I found it amazing that a reducing diet would have led some of these peace-loving men to self-mutilation. This just doesn't seem to be what you would expect to see from a man who had devoted his life to peace. Their diet led them to later obesity and violence. 
So why is it that we are recommending such a reduced-calorie, low-fat, low-protein diet now? Why is it that when this diet fails, we just tell ourselves that tomorrow will be different? That tomorrow we'll be able to sleep? That tomorrow we refuse to be depressed? That tomorrow we WILL get on that treadmill? 
I read lots of blogs here, probably yours. If you comment on my page or blog, I visit your page and read them all. I know what people are saying about their progress. Many posts indicate frustration, depression, exhaustion, and while many friends have been successful, many have not. That's when I decided to write more about it. 

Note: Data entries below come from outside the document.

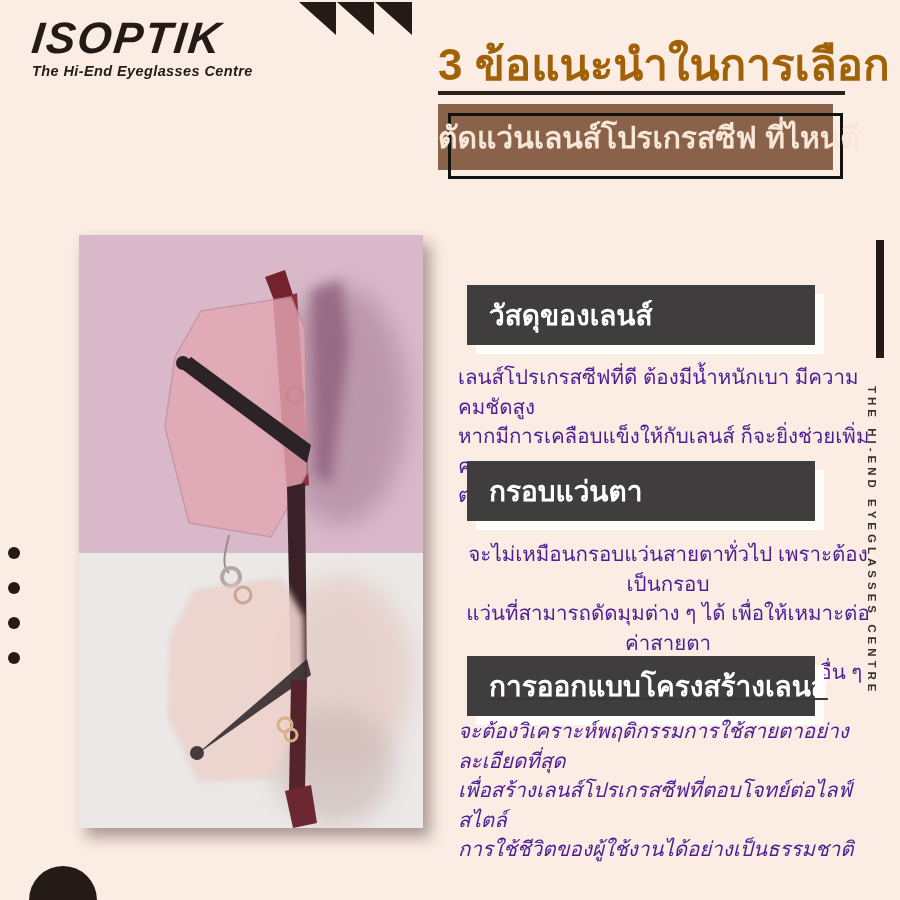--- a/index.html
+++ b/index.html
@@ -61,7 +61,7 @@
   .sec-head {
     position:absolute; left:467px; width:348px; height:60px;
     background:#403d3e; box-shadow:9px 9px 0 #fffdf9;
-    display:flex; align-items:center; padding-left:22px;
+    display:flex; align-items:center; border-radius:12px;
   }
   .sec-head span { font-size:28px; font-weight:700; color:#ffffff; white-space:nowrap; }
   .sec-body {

Friends, I REALLY do care about you. You are real people! I know you aren't weak-willed, or lazy or undisciplined. You have mentioned that you are doing "all the right things", and when you ask for help, the answer is usually to continue to do even more of "all the right things." And I think that's just insanity. 
This "insanity" is what has led several prominent diet researchers to throw up their hands, declare defeat, and recommend lap-band for everyone. And, it led me, a former vegan/vegetarian for 25 years, to start eating some meat again. And that has been surprising and difficult, since I have identified with the vegetarian movement for years and now finding myself a bit ostracized by them, and finding the paleo's to be more welcoming. Gosh, I never thought that would happen!
Anyway, enough rambling. If you read this far, thank you for reading and listening. If you leave a reply, again, I will send you a 5-points-worth goodie that won't make you hungry or raise your insulin level. 

[Note:  a version of this was posted on Feb 26, 2011 on another site.]